Texte à analyser -
+ + + +

À cheval sur le XIXe et le XXe siècle, l'existence de Charles de Foucauld (1858-1916) se situe dans cette France où les clivages sociaux, intellectuels et spirituels, aussi forts qu'ils aient été, n'empêchèrent pas les regards de toute une jeunesse patriote d'être fixés sur la ligne bleue des Vosges – ou sur les vastes territoires d'outre-mer. Hugues Didier auteur d'une Petite vie de Charles de Foucauld, (Desclée de Brouwer, 2000), nous fait revivre ici cet itinéraire hors du commun, qui mena Charles de Foucauld, sous la bannière de la fraternité chrétienne et républicaine, de Saint-Cyr au Hoggar, de la solitude érémitique à l'étude de la société berbère.
Un Janus français de la « Belle Époque »
D'un point de vue séculier ou laïc, Charles de Foucauld peut être défini à la fois comme un explorateur, un ethnologue et un linguiste, de souche ou de formation militaire, comme tant d'autres Français qui, au XIXe et même au XXe siècle, consacrèrent leur vie à la connaissance de l'Algérie ou du Maghreb. D'un point de vue religieux, et cet aspect des choses ne peut en aucun cas être minoré, il faut voir en lui un des plus grands maîtres spirituels catholiques de l'époque contemporaine, puisque, devenu moine trappiste puis prêtre diocésain après avoir été officier, il demeure un guide et un modèle pour un grand nombre d'ordres ou d'associations de prêtres, de religieux, de religieuses ou de laïcs catholiques. Double du point de vue historique, sa figure représente aussi une articulation tout à fait particulière du sacré et du profane.
Même si leur genèse se situe dans la trame historique du catholicisme français à la fin du XIXe siècle, les enseignements spirituels de Charles de Foucauld sont d'une force et d'une originalité peu banales. Il n'est pas étonnant qu'un certain nombre de nos contemporains aient reconnu en lui ce que d'autres, à partir du XIIIe siècle, virent en François d'Assise : une sorte de double actualisé de Jésus. Sa présence, au Sahara, aux plus pauvres, aux plus abandonnés, aux plus humiliés, comme les anciens esclaves noirs ou mulâtres appelés « haratines », son action et son attitude ont entraîné nombre de mouvements chez les catholiques au cours du XXe siècle. Pour Charles de Foucauld, Dieu s'est révélé aux hommes en Jésus-Christ dans et par la chair. Il est avant tout le Dieu compassionnel et passionnel : Dieu-tendresse, Dieu-désir, Dieu-abandon et même Dieu-souffrance en compagnie de tous ceux qui sont livrés au mépris, à l'abandon, à la souffrance. Peu de spiritualités catholiques sont incarnées ou même « charnelles » au même degré que la sienne. Ses longues méditations au désert tournent sans fin autour du « Dieu manifesté dans notre chair ». L'Eucharistie prolonge l'agonie du Golgotha non moins que le repas de la Pâque partagée par Jésus avec ses disciples. On ne s'étonnera pas que Charles de Foucauld et ceux qui le suivent vouent un culte particulièrement intense au plus charnel emblème de la religion d'un Dieu qui s'est incarné, le « Sacré-Cœur de Jésus ».

+ + + +

Données extraites -
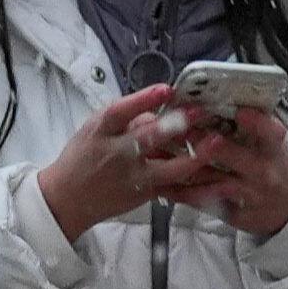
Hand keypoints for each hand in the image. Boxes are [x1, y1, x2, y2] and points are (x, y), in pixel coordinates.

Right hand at [31, 85, 224, 242]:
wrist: (67, 199)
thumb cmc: (84, 156)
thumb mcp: (95, 129)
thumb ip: (127, 117)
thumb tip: (160, 109)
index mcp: (100, 132)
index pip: (119, 112)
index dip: (143, 100)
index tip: (165, 89)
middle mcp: (116, 155)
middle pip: (146, 140)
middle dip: (173, 126)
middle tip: (198, 112)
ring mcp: (133, 178)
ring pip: (167, 170)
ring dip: (194, 157)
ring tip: (216, 143)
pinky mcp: (145, 195)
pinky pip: (175, 190)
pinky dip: (198, 186)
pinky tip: (219, 179)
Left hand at [159, 106, 287, 235]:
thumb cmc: (277, 165)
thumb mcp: (274, 143)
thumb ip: (253, 124)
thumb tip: (219, 97)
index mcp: (274, 148)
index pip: (269, 131)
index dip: (255, 121)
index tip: (238, 111)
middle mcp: (262, 170)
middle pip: (230, 154)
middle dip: (199, 141)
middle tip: (175, 128)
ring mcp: (247, 193)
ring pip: (209, 180)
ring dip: (179, 167)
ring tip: (155, 154)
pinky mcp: (235, 213)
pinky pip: (203, 201)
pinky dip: (180, 193)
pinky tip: (160, 184)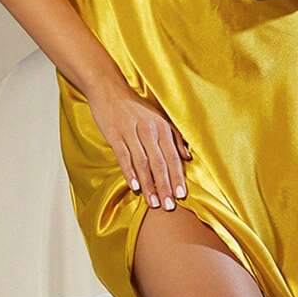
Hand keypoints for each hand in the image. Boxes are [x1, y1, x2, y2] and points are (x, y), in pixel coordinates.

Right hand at [88, 84, 191, 211]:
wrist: (110, 90)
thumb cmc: (136, 108)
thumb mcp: (159, 118)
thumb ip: (174, 137)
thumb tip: (187, 157)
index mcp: (162, 126)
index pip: (172, 156)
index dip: (177, 177)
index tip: (182, 196)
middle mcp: (149, 129)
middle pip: (159, 162)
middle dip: (165, 186)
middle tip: (169, 206)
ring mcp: (131, 131)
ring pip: (143, 162)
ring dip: (149, 185)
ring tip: (153, 203)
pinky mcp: (115, 134)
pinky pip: (124, 156)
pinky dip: (130, 172)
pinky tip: (134, 187)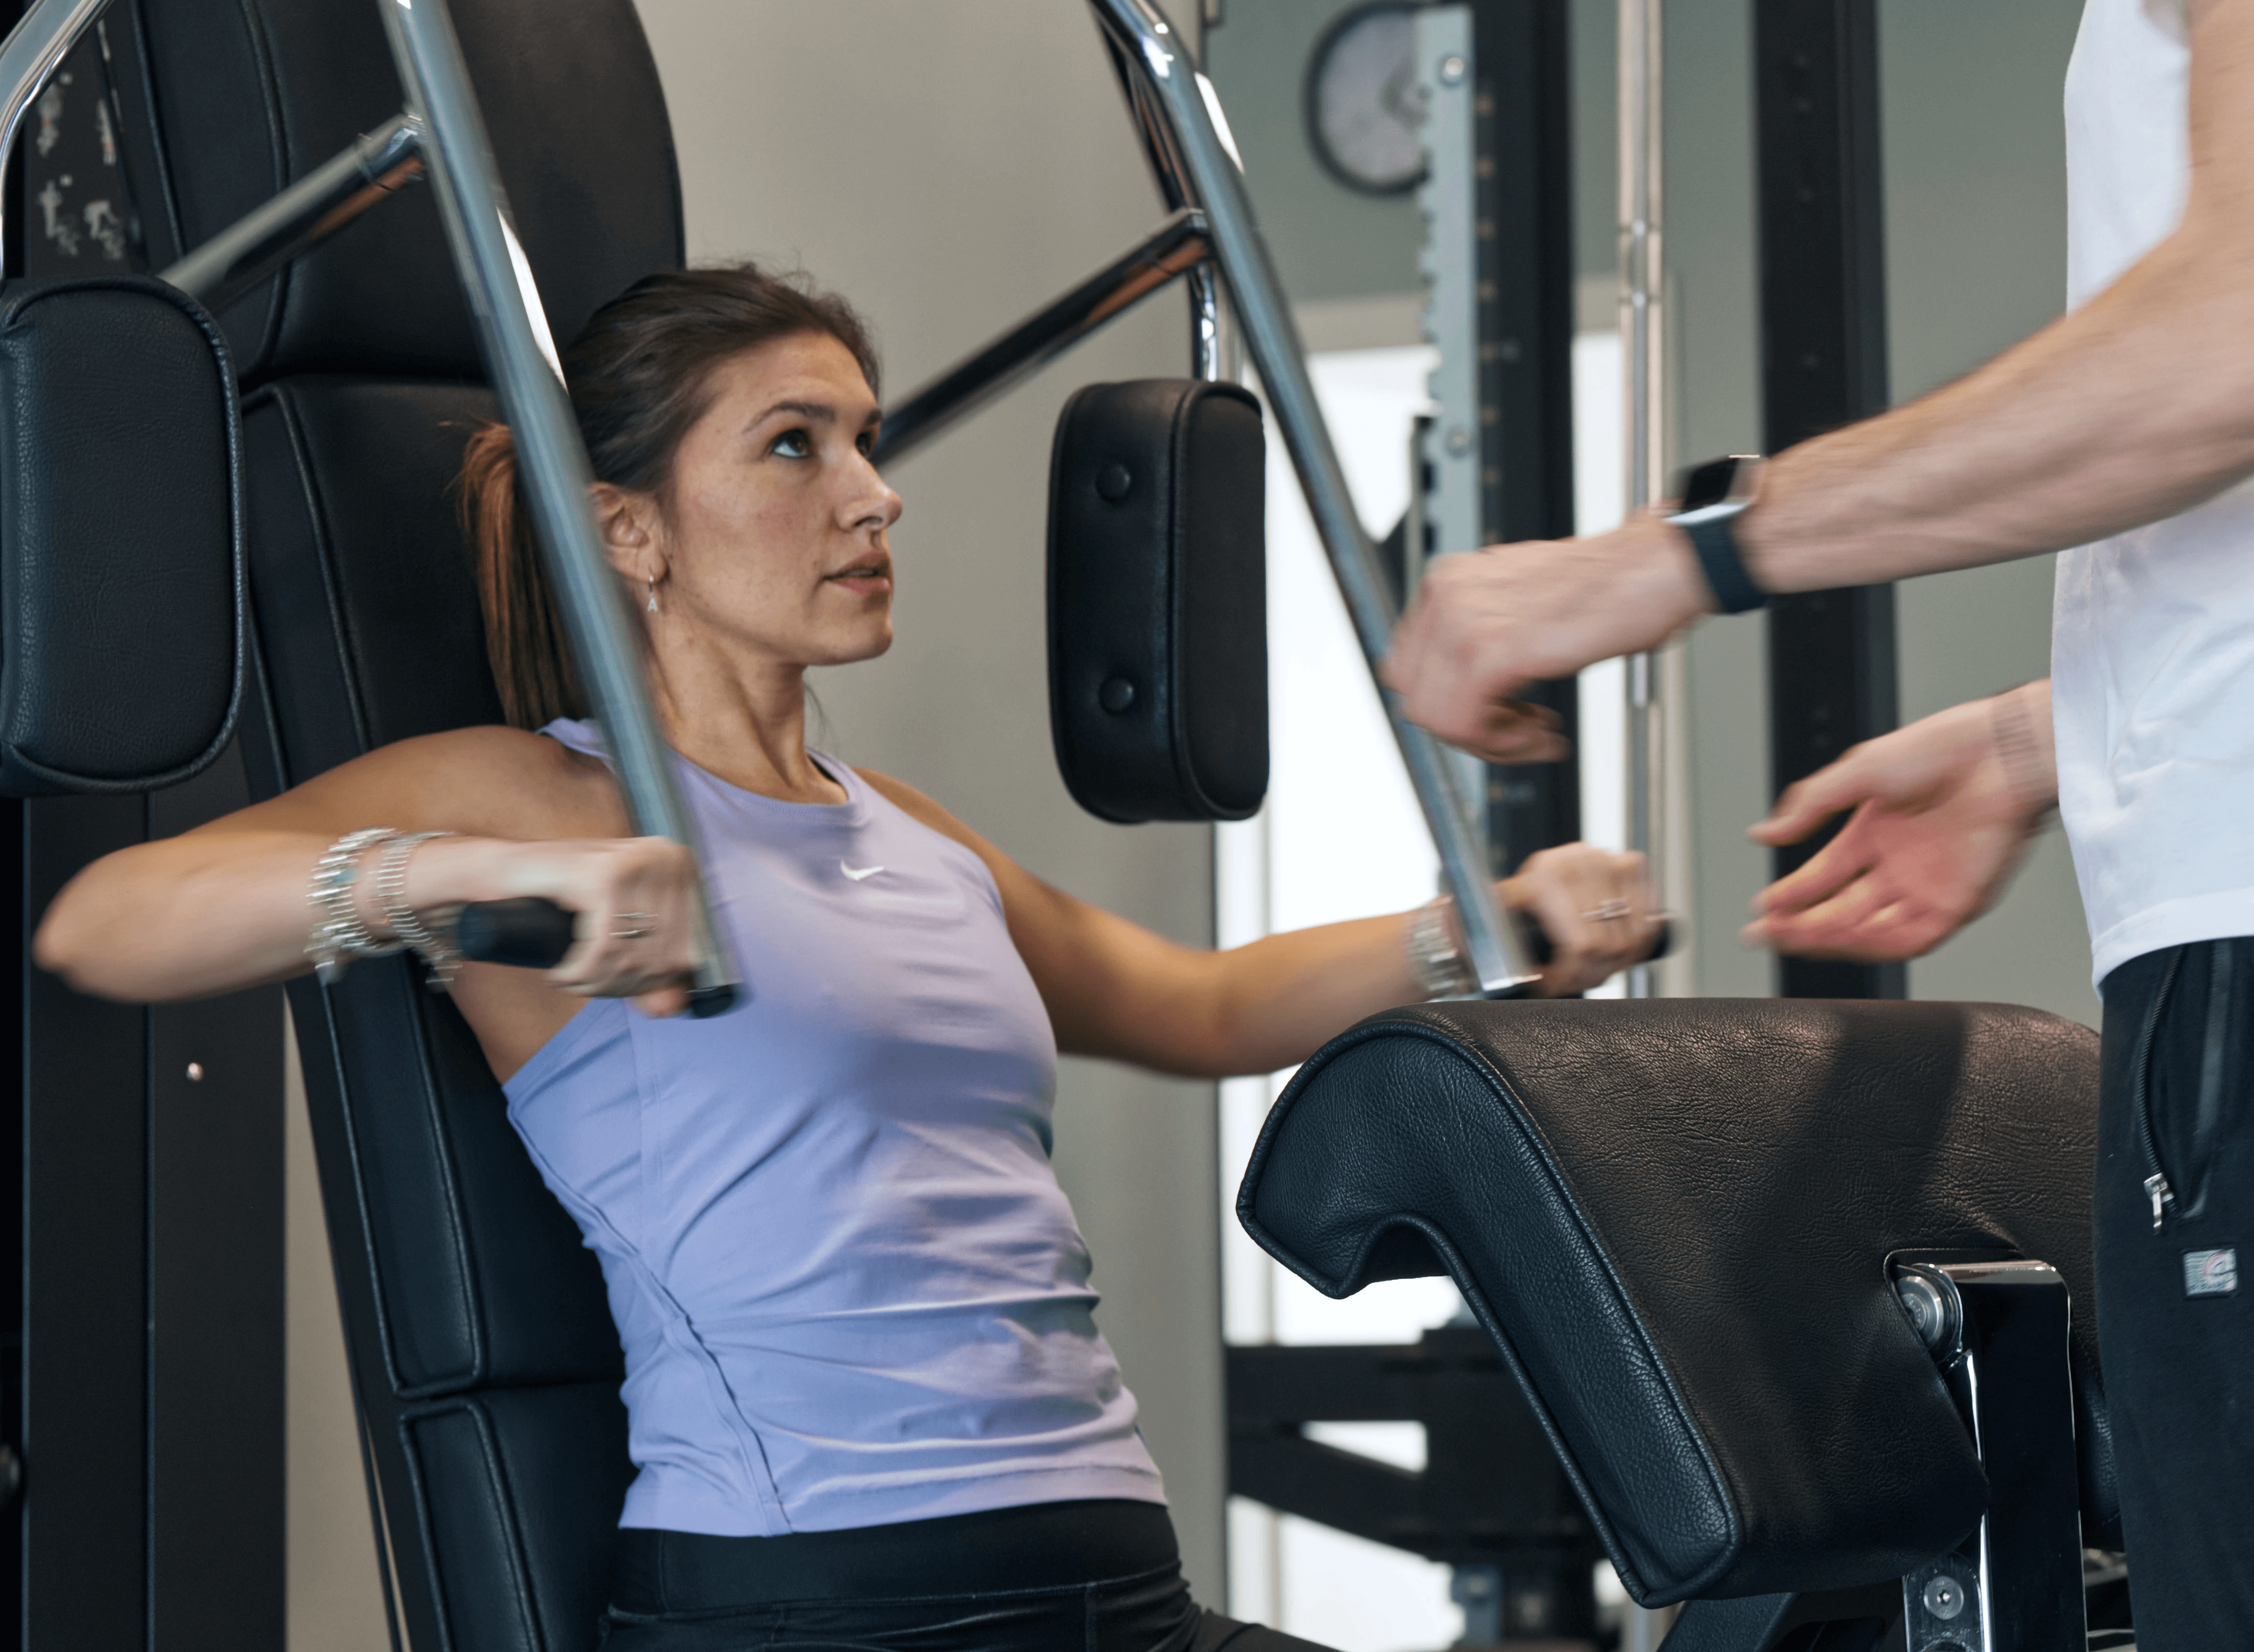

+ + + +

Consigne 1 - Relevez, dans le texte à analyser, tous les termes composés formés avec « Dieu- » qui qualifient le Dieu de Charles de Foucauld.
Consigne 2 - Dans le texte à analyser, recopiez le passage commençant par « Un Janus français » et se terminant par « et du profane. », en remplaçant « explorateur » par « voyageur ».

Réponse 1 - Dieu-tendresse, Dieu-désir, Dieu-abandon, Dieu-souffrance

Réponse 2 -
Un Janus français de la « Belle Époque »
D'un point de vue séculier ou laïc, Charles de Foucauld peut être défini à la fois comme un voyageur, un ethnologue et un linguiste, de souche ou de formation militaire, comme tant d'autres Français qui, au XIXe et même au XXe siècle, consacrèrent leur vie à la connaissance de l'Algérie ou du Maghreb. D'un point de vue religieux, et cet aspect des choses ne peut en aucun cas être minoré, il faut voir en lui un des plus grands maîtres spirituels catholiques de l'époque contemporaine, puisque, devenu moine trappiste puis prêtre diocésain après avoir été officier, il demeure un guide et un modèle pour un grand nombre d'ordres ou d'associations de prêtres, de religieux, de religieuses ou de laïcs catholiques. Double du point de vue historique, sa figure représente aussi une articulation tout à fait particulière du sacré et du profane.